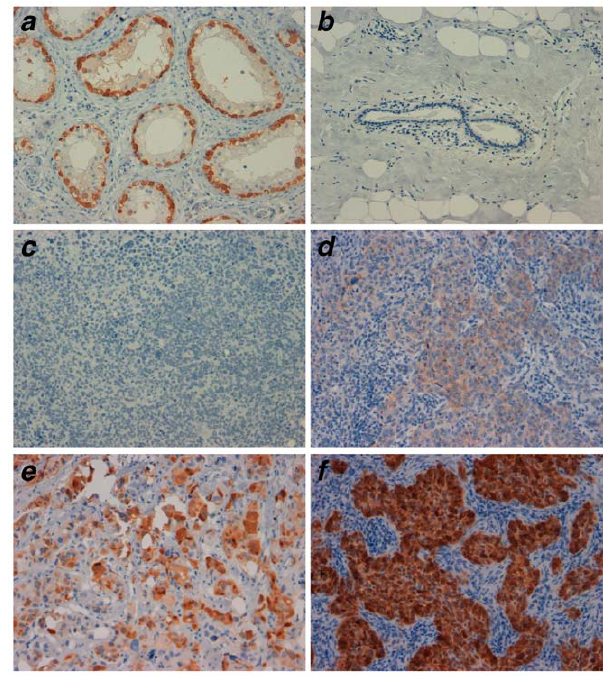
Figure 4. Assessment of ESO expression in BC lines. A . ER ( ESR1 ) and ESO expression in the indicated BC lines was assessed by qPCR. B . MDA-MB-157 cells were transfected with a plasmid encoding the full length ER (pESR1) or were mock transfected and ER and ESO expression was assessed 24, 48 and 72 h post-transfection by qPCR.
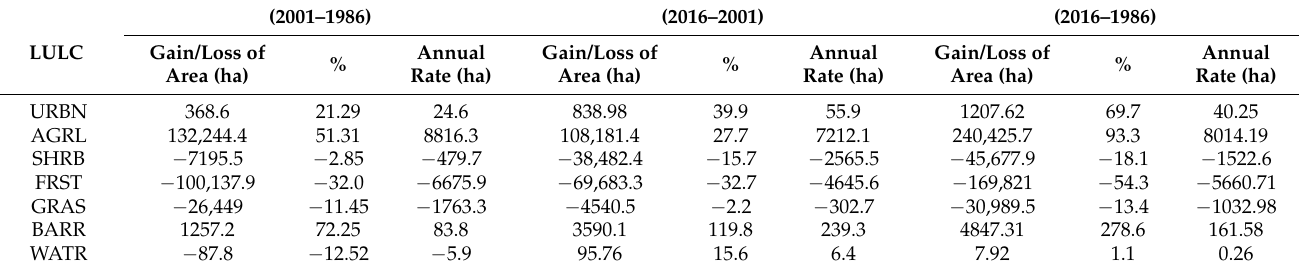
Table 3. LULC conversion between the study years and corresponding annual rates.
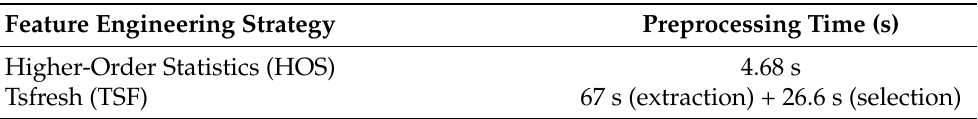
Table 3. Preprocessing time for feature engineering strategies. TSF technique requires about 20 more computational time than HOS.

→ Exercise objective
With pictures omitted, restate exactly every line from the one containing "Table 3. LULC" through the last line of the material, inclusive.

→ Response
Table 3. LULC conversion between the study years and corresponding annual rates.
Table 3. Preprocessing time for feature engineering strategies. TSF technique requires about 20 more computational time than HOS.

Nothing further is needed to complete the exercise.